Task item: Turn every line of the records below into a JSON list of strings, one string per line, and leave out any blank lines. Don't include the picture markers.

————————

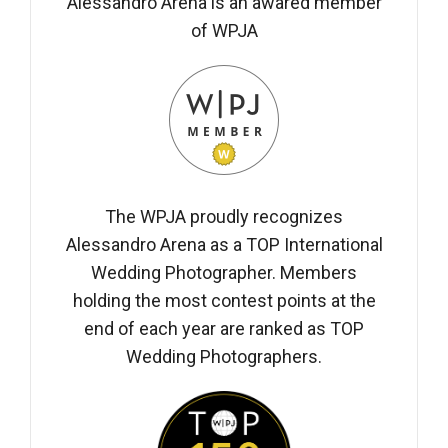
Alessandro Arena is an awared member
of WPJA
The WPJA proudly recognizes
Alessandro Arena as a TOP International
Wedding Photographer. Members
holding the most contest points at the
end of each year are ranked as TOP
Wedding Photographers.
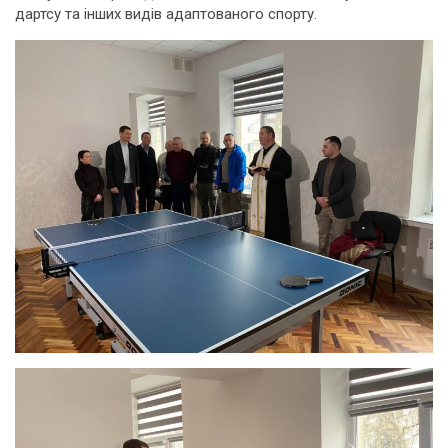
дартсу та інших видів адаптованого спорту.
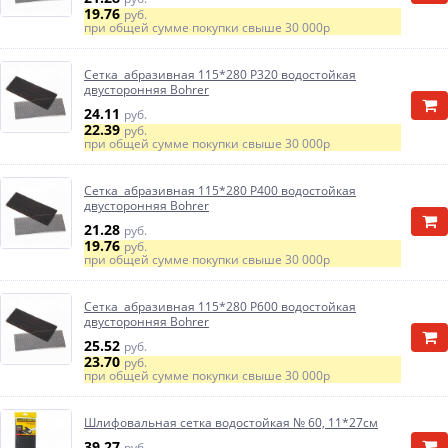
19.76
руб.
при общей сумме покупки свыше
30 000р
Сетка абразивная 115*280 P320 водостойкая
двусторонняя Bohrer
24.11
руб.
22.39
руб.
при общей сумме покупки свыше
30 000р
Сетка абразивная 115*280 P400 водостойкая
двусторонняя Bohrer
21.28
руб.
19.76
руб.
при общей сумме покупки свыше
30 000р
Сетка абразивная 115*280 P600 водостойкая
двусторонняя Bohrer
25.52
руб.
23.70
руб.
при общей сумме покупки свыше
30 000р
Шлифовальная сетка водостойкая № 60, 11*27см
39.27
руб.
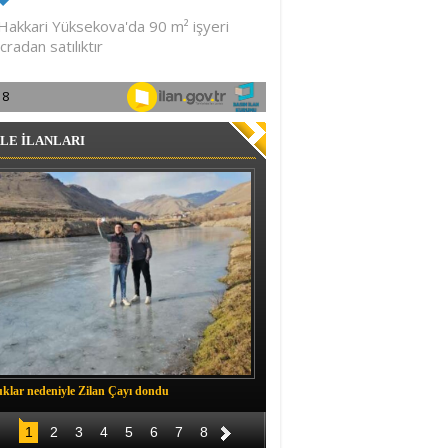
LE İLANLARI
klar nedeniyle Zilan Çayı dondu
Müftü Okuş, Durankaya'da halkla b
1
2
3
4
5
6
7
8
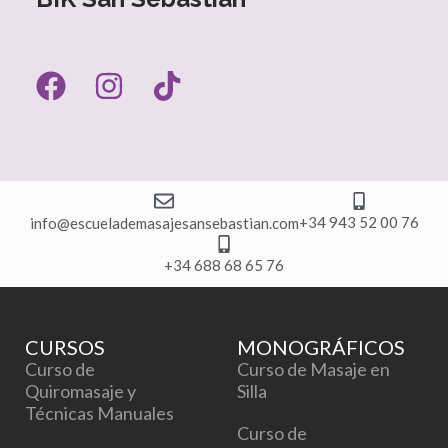
F
I
T
a
n
i
c
s
k
e
t
t
b
a
o
o
g
k
o
r
+34 943 52 00 76
info@escuelademasajesansebastian.com
k
a
+34 688 68 65 76
m
CURSOS
MONOGRÁFICOS
Curso de
Curso de Masaje en
Quiromasaje y
Silla
Técnicas Manuales
Curso de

————————

Written response:
[
  "Alessandro Arena is an awared member",
  "of WPJA",
  "The WPJA proudly recognizes",
  "Alessandro Arena as a TOP International",
  "Wedding Photographer. Members",
  "holding the most contest points at the",
  "end of each year are ranked as TOP",
  "Wedding Photographers.",
  "дартсу та інших видів адаптованого спорту.",
  "19.76",
  "руб.",
  "при общей сумме покупки свыше",
  "30 000р",
  "Сетка абразивная 115*280 P320 водостойкая",
  "двусторонняя Bohrer",
  "24.11",
  "руб.",
  "22.39",
  "руб.",
  "при общей сумме покупки свыше",
  "30 000р",
  "Сетка абразивная 115*280 P400 водостойкая",
  "двусторонняя Bohrer",
  "21.28",
  "руб.",
  "19.76",
  "руб.",
  "при общей сумме покупки свыше",
  "30 000р",
  "Сетка абразивная 115*280 P600 водостойкая",
  "двусторонняя Bohrer",
  "25.52",
  "руб.",
  "23.70",
  "руб.",
  "при общей сумме покупки свыше",
  "30 000р",
  "Шлифовальная сетка водостойкая № 60, 11*27см",
  "39.27",
  "руб.",
  "LE İLANLARI",
  "klar nedeniyle Zilan Çayı dondu",
  "Müftü Okuş, Durankaya'da halkla b",
  "1",
  "2",
  "3",
  "4",
  "5",
  "6",
  "7",
  "8",
  "F",
  "I",
  "T",
  "a",
  "n",
  "i",
  "c",
  "s",
  "k",
  "e",
  "t",
  "t",
  "b",
  "a",
  "o",
  "o",
  "g",
  "k",
  "o",
  "r",
  "+34 943 52 00 76",
  "info@escuelademasajesansebastian.com",
  "k",
  "a",
  "+34 688 68 65 76",
  "m",
  "CURSOS",
  "MONOGRÁFICOS",
  "Curso de",
  "Curso de Masaje en",
  "Quiromasaje y",
  "Silla",
  "Técnicas Manuales",
  "Curso de"
]